* _The task_
Print every line from the start of the data, and when you reach the line with "Torah: When Yaakov", include it and stop. Pictures are not part of the copy.

[[ Raw data, beginning ]]

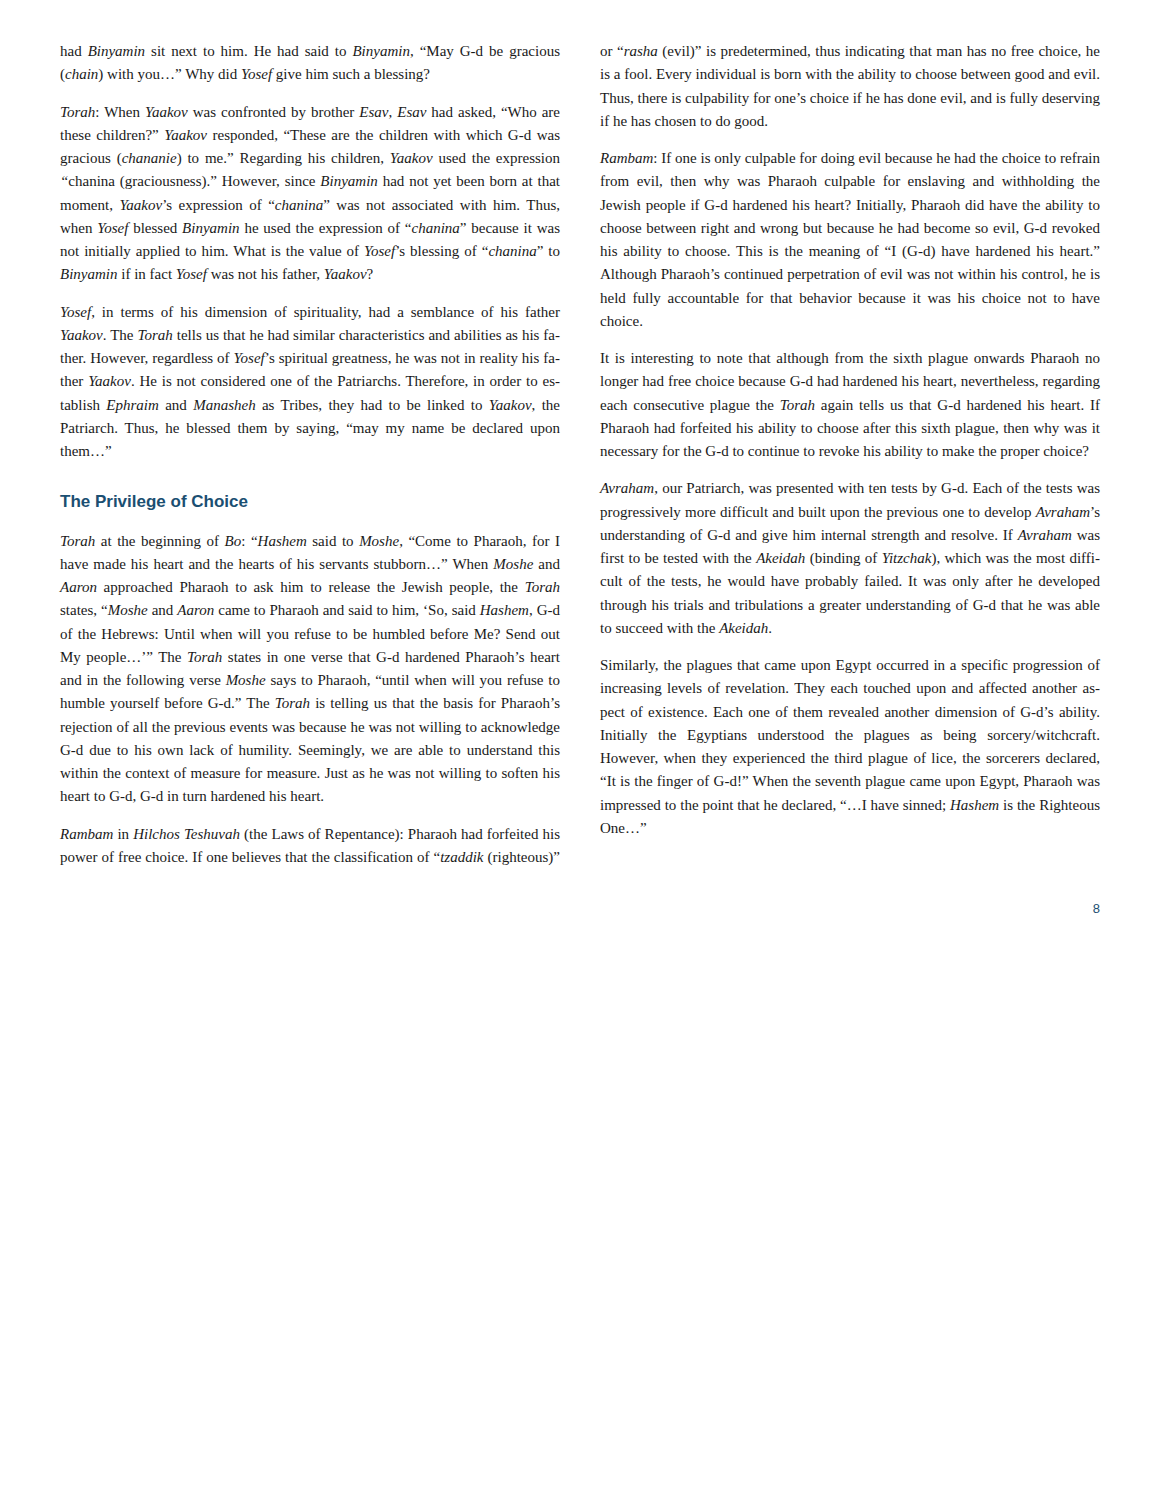had Binyamin sit next to him. He had said to Binyamin, “May G-d be gracious (chain) with you…” Why did Yosef give him such a blessing?
Torah: When Yaakov was confronted by brother Esav, Esav had asked, “Who are these children?” Yaakov responded, “These are the children with which G-d was gracious (chananie) to me.” Regarding his children, Yaakov used the expression “chanina (graciousness).” However, since Binyamin had not yet been born at that moment, Yaakov’s expression of “chanina” was not associated with him. Thus, when Yosef blessed Binyamin he used the expression of “chanina” because it was not initially applied to him. What is the value of Yosef’s blessing of “chanina” to Binyamin if in fact Yosef was not his father, Yaakov?
Yosef, in terms of his dimension of spirituality, had a semblance of his father Yaakov. The Torah tells us that he had similar characteristics and abilities as his father. However, regardless of Yosef’s spiritual greatness, he was not in reality his father Yaakov. He is not considered one of the Patriarchs. Therefore, in order to establish Ephraim and Manasheh as Tribes, they had to be linked to Yaakov, the Patriarch. Thus, he blessed them by saying, “may my name be declared upon them…”
The Privilege of Choice
Torah at the beginning of Bo: “Hashem said to Moshe, “Come to Pharaoh, for I have made his heart and the hearts of his servants stubborn…” When Moshe and Aaron approached Pharaoh to ask him to release the Jewish people, the Torah states, “Moshe and Aaron came to Pharaoh and said to him, ‘So, said Hashem, G-d of the Hebrews: Until when will you refuse to be humbled before Me? Send out My people…’” The Torah states in one verse that G-d hardened Pharaoh’s heart and in the following verse Moshe says to Pharaoh, “until when will you refuse to humble yourself before G-d.” The Torah is telling us that the basis for Pharaoh’s rejection of all the previous events was because he was not willing to acknowledge G-d due to his own lack of humility. Seemingly, we are able to understand this within the context of measure for measure. Just as he was not willing to soften his heart to G-d, G-d in turn hardened his heart.
Rambam in Hilchos Teshuvah (the Laws of Repentance): Pharaoh had forfeited his power of free choice. If one believes that the classification of “tzaddik (righteous)” or “rasha (evil)” is predetermined, thus indicating that man has no free choice, he is a fool. Every individual is born with the ability to choose between good and evil. Thus, there is culpability for one’s choice if he has done evil, and is fully deserving if he has chosen to do good.
Rambam: If one is only culpable for doing evil because he had the choice to refrain from evil, then why was Pharaoh culpable for enslaving and withholding the Jewish people if G-d hardened his heart? Initially, Pharaoh did have the ability to choose between right and wrong but because he had become so evil, G-d revoked his ability to choose. This is the meaning of “I (G-d) have hardened his heart.” Although Pharaoh’s continued perpetration of evil was not within his control, he is held fully accountable for that behavior because it was his choice not to have choice.
It is interesting to note that although from the sixth plague onwards Pharaoh no longer had free choice because G-d had hardened his heart, nevertheless, regarding each consecutive plague the Torah again tells us that G-d hardened his heart. If Pharaoh had forfeited his ability to choose after this sixth plague, then why was it necessary for the G-d to continue to revoke his ability to make the proper choice?
Avraham, our Patriarch, was presented with ten tests by G-d. Each of the tests was progressively more difficult and built upon the previous one to develop Avraham’s understanding of G-d and give him internal strength and resolve. If Avraham was first to be tested with the Akeidah (binding of Yitzchak), which was the most difficult of the tests, he would have probably failed. It was only after he developed through his trials and tribulations a greater understanding of G-d that he was able to succeed with the Akeidah.
Similarly, the plagues that came upon Egypt occurred in a specific progression of increasing levels of revelation. They each touched upon and affected another aspect of existence. Each one of them revealed another dimension of G-d’s ability. Initially the Egyptians understood the plagues as being sorcery/witchcraft. However, when they experienced the third plague of lice, the sorcerers declared, “It is the finger of G-d!” When the seventh plague came upon Egypt, Pharaoh was impressed to the point that he declared, “…I have sinned; Hashem is the Righteous One…”
8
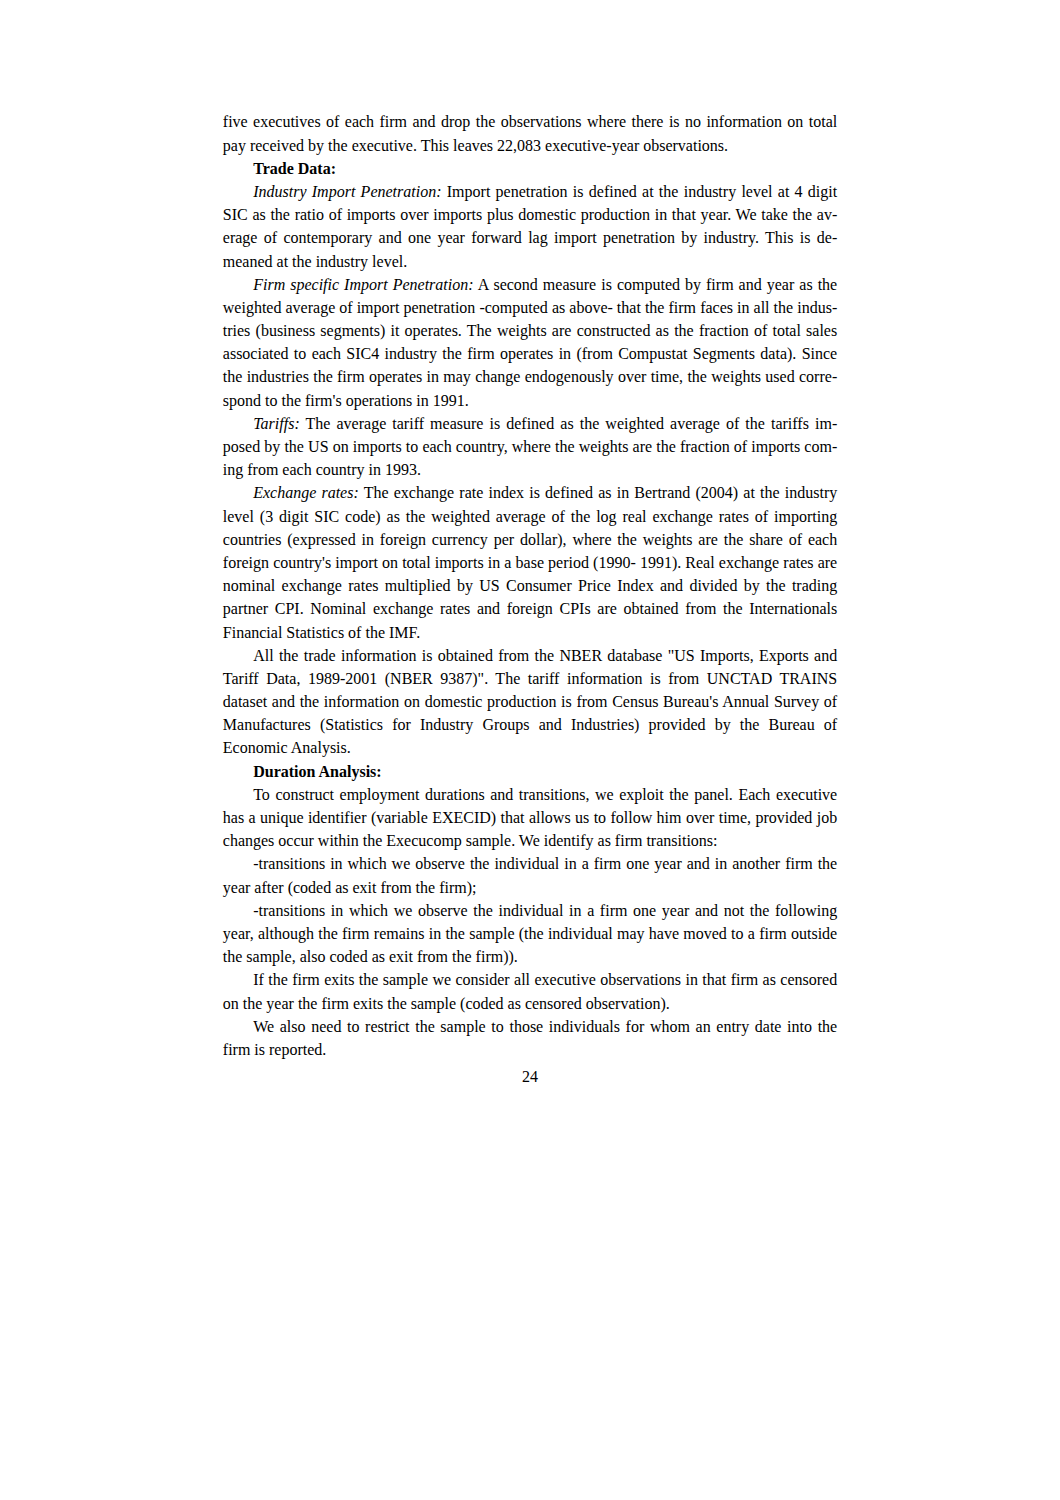five executives of each firm and drop the observations where there is no information on total pay received by the executive. This leaves 22,083 executive-year observations.
Trade Data:
Industry Import Penetration: Import penetration is defined at the industry level at 4 digit SIC as the ratio of imports over imports plus domestic production in that year. We take the average of contemporary and one year forward lag import penetration by industry. This is demeaned at the industry level.
Firm specific Import Penetration: A second measure is computed by firm and year as the weighted average of import penetration -computed as above- that the firm faces in all the industries (business segments) it operates. The weights are constructed as the fraction of total sales associated to each SIC4 industry the firm operates in (from Compustat Segments data). Since the industries the firm operates in may change endogenously over time, the weights used correspond to the firm's operations in 1991.
Tariffs: The average tariff measure is defined as the weighted average of the tariffs imposed by the US on imports to each country, where the weights are the fraction of imports coming from each country in 1993.
Exchange rates: The exchange rate index is defined as in Bertrand (2004) at the industry level (3 digit SIC code) as the weighted average of the log real exchange rates of importing countries (expressed in foreign currency per dollar), where the weights are the share of each foreign country's import on total imports in a base period (1990- 1991). Real exchange rates are nominal exchange rates multiplied by US Consumer Price Index and divided by the trading partner CPI. Nominal exchange rates and foreign CPIs are obtained from the Internationals Financial Statistics of the IMF.
All the trade information is obtained from the NBER database "US Imports, Exports and Tariff Data, 1989-2001 (NBER 9387)". The tariff information is from UNCTAD TRAINS dataset and the information on domestic production is from Census Bureau's Annual Survey of Manufactures (Statistics for Industry Groups and Industries) provided by the Bureau of Economic Analysis.
Duration Analysis:
To construct employment durations and transitions, we exploit the panel. Each executive has a unique identifier (variable EXECID) that allows us to follow him over time, provided job changes occur within the Execucomp sample. We identify as firm transitions:
-transitions in which we observe the individual in a firm one year and in another firm the year after (coded as exit from the firm);
-transitions in which we observe the individual in a firm one year and not the following year, although the firm remains in the sample (the individual may have moved to a firm outside the sample, also coded as exit from the firm)).
If the firm exits the sample we consider all executive observations in that firm as censored on the year the firm exits the sample (coded as censored observation).
We also need to restrict the sample to those individuals for whom an entry date into the firm is reported.
24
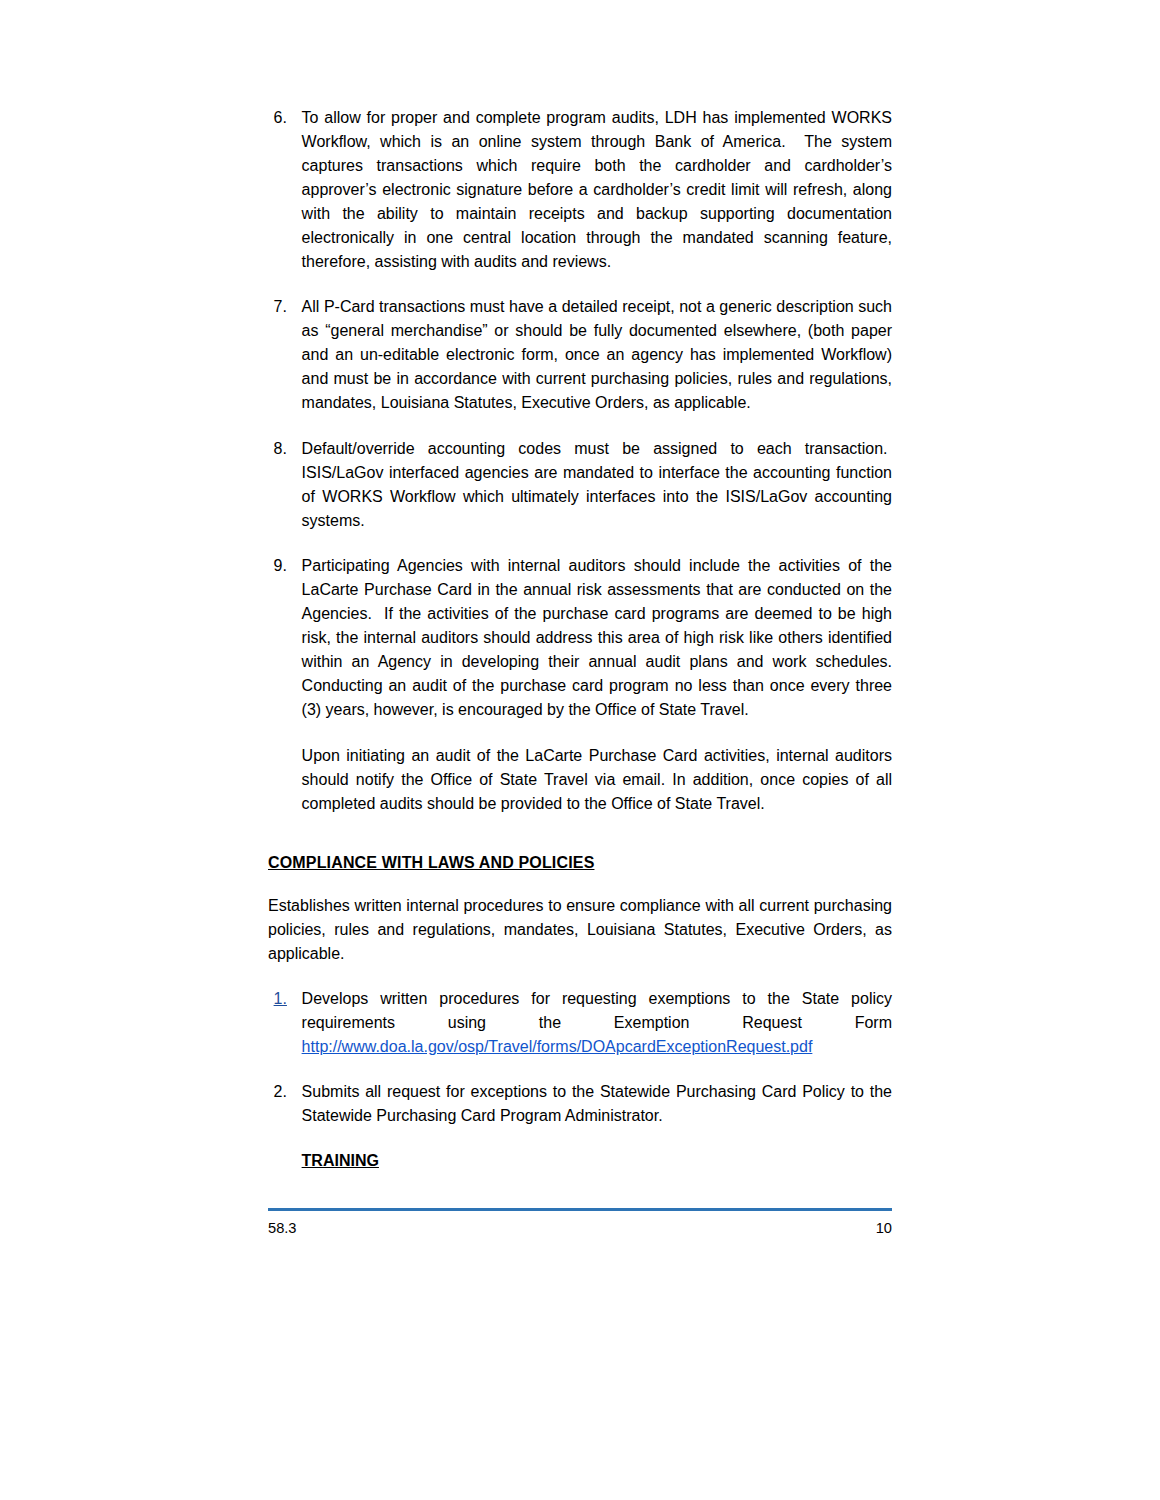6. To allow for proper and complete program audits, LDH has implemented WORKS Workflow, which is an online system through Bank of America. The system captures transactions which require both the cardholder and cardholder’s approver’s electronic signature before a cardholder’s credit limit will refresh, along with the ability to maintain receipts and backup supporting documentation electronically in one central location through the mandated scanning feature, therefore, assisting with audits and reviews.
7. All P-Card transactions must have a detailed receipt, not a generic description such as “general merchandise” or should be fully documented elsewhere, (both paper and an un-editable electronic form, once an agency has implemented Workflow) and must be in accordance with current purchasing policies, rules and regulations, mandates, Louisiana Statutes, Executive Orders, as applicable.
8. Default/override accounting codes must be assigned to each transaction. ISIS/LaGov interfaced agencies are mandated to interface the accounting function of WORKS Workflow which ultimately interfaces into the ISIS/LaGov accounting systems.
9. Participating Agencies with internal auditors should include the activities of the LaCarte Purchase Card in the annual risk assessments that are conducted on the Agencies. If the activities of the purchase card programs are deemed to be high risk, the internal auditors should address this area of high risk like others identified within an Agency in developing their annual audit plans and work schedules. Conducting an audit of the purchase card program no less than once every three (3) years, however, is encouraged by the Office of State Travel.
Upon initiating an audit of the LaCarte Purchase Card activities, internal auditors should notify the Office of State Travel via email. In addition, once copies of all completed audits should be provided to the Office of State Travel.
COMPLIANCE WITH LAWS AND POLICIES
Establishes written internal procedures to ensure compliance with all current purchasing policies, rules and regulations, mandates, Louisiana Statutes, Executive Orders, as applicable.
1. Develops written procedures for requesting exemptions to the State policy requirements using the Exemption Request Form http://www.doa.la.gov/osp/Travel/forms/DOApcardExceptionRequest.pdf
2. Submits all request for exceptions to the Statewide Purchasing Card Policy to the Statewide Purchasing Card Program Administrator.
TRAINING
58.3 10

[[ Raw data, end ]]

* _Worked solution_
had Binyamin sit next to him. He had said to Binyamin, “May G-d be gracious (chain) with you…” Why did Yosef give him such a blessing?
Torah: When Yaakov was confronted by brother Esav, Esav had asked, “Who are these children?” Yaakov responded, “These are the children with which G-d was gracious (chananie) to me.” Regarding his children, Yaakov used the expression “chanina (graciousness).” However, since Binyamin had not yet been born at that moment, Yaakov’s expression of “chanina” was not associated with him. Thus, when Yosef blessed Binyamin he used the expression of “chanina” because it was not initially applied to him. What is the value of Yosef’s blessing of “chanina” to Binyamin if in fact Yosef was not his father, Yaakov?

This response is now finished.